In Fortran 77, concatenation can be efficient because, once again,
Fortran 77 hasn't got strings, only buffers.  For example,
	CHARACTER *(80) BUFFER
	CHARACTER *(20) A, B, C, D
	BUFFER = A//B//C//D
There is no storage allocation.  (Unlike C, there *is* a check for
overflow, but in this case it can be done at compile time.)
ADA is similar to Fortran 77:
	declare
	    a, b, c, d : string(1..20);
	    buffer : string(1..a'length+b'length+c'length+d'length);
	begin
	    buffer := a & b & c & d;
	end;
The key to not allocating storage is not to have any operations which
create string values, but only commands which change the contents of
an existing buffer.  (At the source level you may have operations which
look as though they create string values, but the implementation mustn't
actually do that.)  One thing that helps in Fortran 77 and ADA is saying
in advance how big a string each buffer can hold.  C obtains a similar
advantage by not bothering to check.

> It's not so much an issue of doing one operation on German titles, but of
> passing a million characters of text through a program without allocating
> so much as one byte of storage dynamically.
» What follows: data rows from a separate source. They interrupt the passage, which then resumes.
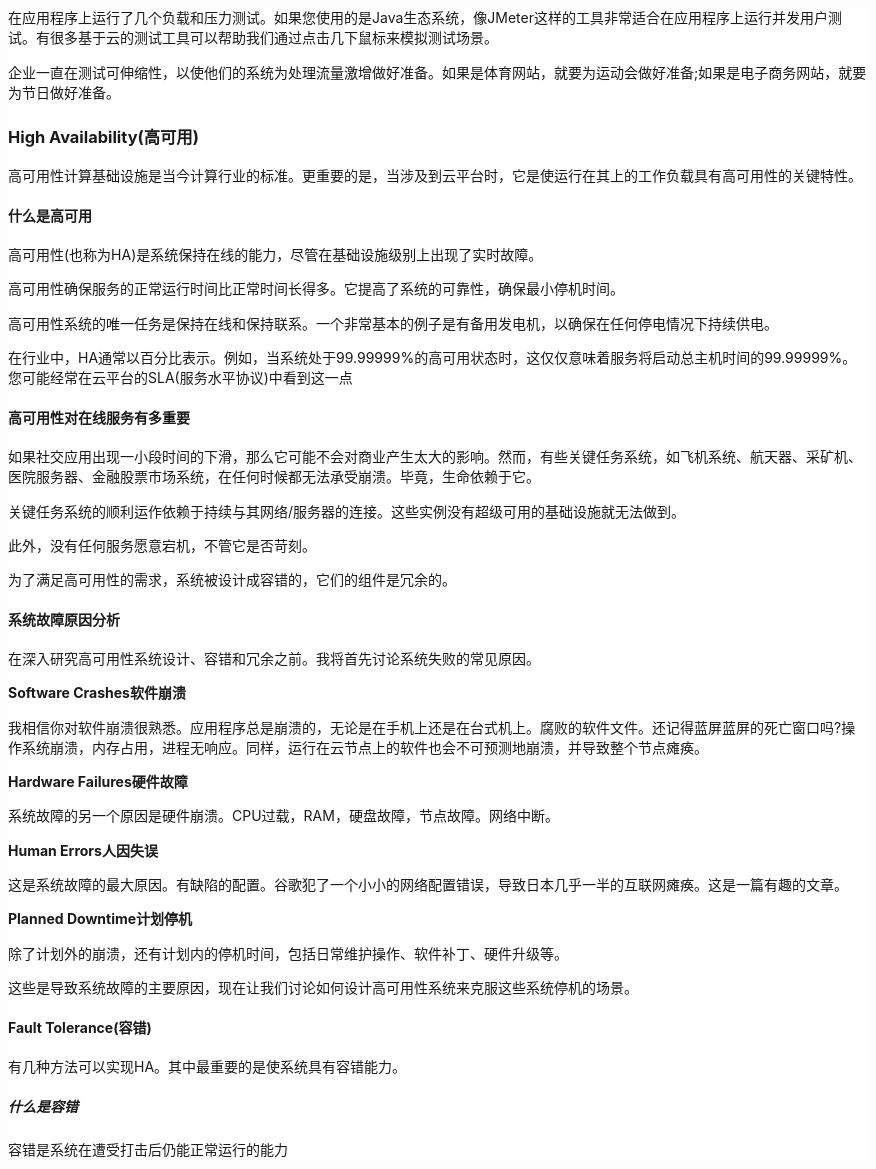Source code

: 在应用程序上运行了几个负载和压力测试。如果您使用的是Java生态系统，像JMeter这样的工具非常适合在应用程序上运行并发用户测试。有很多基于云的测试工具可以帮助我们通过点击几下鼠标来模拟测试场景。

企业一直在测试可伸缩性，以使他们的系统为处理流量激增做好准备。如果是体育网站，就要为运动会做好准备;如果是电子商务网站，就要为节日做好准备。



### High Availability(高可用)

高可用性计算基础设施是当今计算行业的标准。更重要的是，当涉及到云平台时，它是使运行在其上的工作负载具有高可用性的关键特性。

#### 什么是高可用

高可用性(也称为HA)是系统保持在线的能力，尽管在基础设施级别上出现了实时故障。

高可用性确保服务的正常运行时间比正常时间长得多。它提高了系统的可靠性，确保最小停机时间。

高可用性系统的唯一任务是保持在线和保持联系。一个非常基本的例子是有备用发电机，以确保在任何停电情况下持续供电。

在行业中，HA通常以百分比表示。例如，当系统处于99.99999%的高可用状态时，这仅仅意味着服务将启动总主机时间的99.99999%。您可能经常在云平台的SLA(服务水平协议)中看到这一点

#### 高可用性对在线服务有多重要

如果社交应用出现一小段时间的下滑，那么它可能不会对商业产生太大的影响。然而，有些关键任务系统，如飞机系统、航天器、采矿机、医院服务器、金融股票市场系统，在任何时候都无法承受崩溃。毕竟，生命依赖于它。

关键任务系统的顺利运作依赖于持续与其网络/服务器的连接。这些实例没有超级可用的基础设施就无法做到。

此外，没有任何服务愿意宕机，不管它是否苛刻。

为了满足高可用性的需求，系统被设计成容错的，它们的组件是冗余的。

#### 系统故障原因分析

在深入研究高可用性系统设计、容错和冗余之前。我将首先讨论系统失败的常见原因。

**Software Crashes软件崩溃**

我相信你对软件崩溃很熟悉。应用程序总是崩溃的，无论是在手机上还是在台式机上。腐败的软件文件。还记得蓝屏蓝屏的死亡窗口吗?操作系统崩溃，内存占用，进程无响应。同样，运行在云节点上的软件也会不可预测地崩溃，并导致整个节点瘫痪。

**Hardware Failures硬件故障**

系统故障的另一个原因是硬件崩溃。CPU过载，RAM，硬盘故障，节点故障。网络中断。

**Human Errors人因失误**

这是系统故障的最大原因。有缺陷的配置。谷歌犯了一个小小的网络配置错误，导致日本几乎一半的互联网瘫痪。这是一篇有趣的文章。

**Planned Downtime计划停机**

除了计划外的崩溃，还有计划内的停机时间，包括日常维护操作、软件补丁、硬件升级等。

这些是导致系统故障的主要原因，现在让我们讨论如何设计高可用性系统来克服这些系统停机的场景。



#### Fault Tolerance(容错)

有几种方法可以实现HA。其中最重要的是使系统具有容错能力。

##### 什么是容错

容错是系统在遭受打击后仍能正常运行的能力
Well, if *that* is what you want,

	copy_chars :-
		get0(Char),
		copy_chars(Char).

	copy_chars(-1) :- !.
	copy_chars(Char) :-
		put(Char),
		copy_chars.

will pass any number of characters through a program without allocating
so much as one byte of storage dynamically.   (:-)

Actually, if that's what you want, AAIS Prolog may be the language for you.
I forget the details, but it has an operation something like
	setchar(+Index, +String, +Char)
which changes the Indexth character of String to Char.  So in that language
you can have all the fun of buffers (and all the pain of buffer overflow).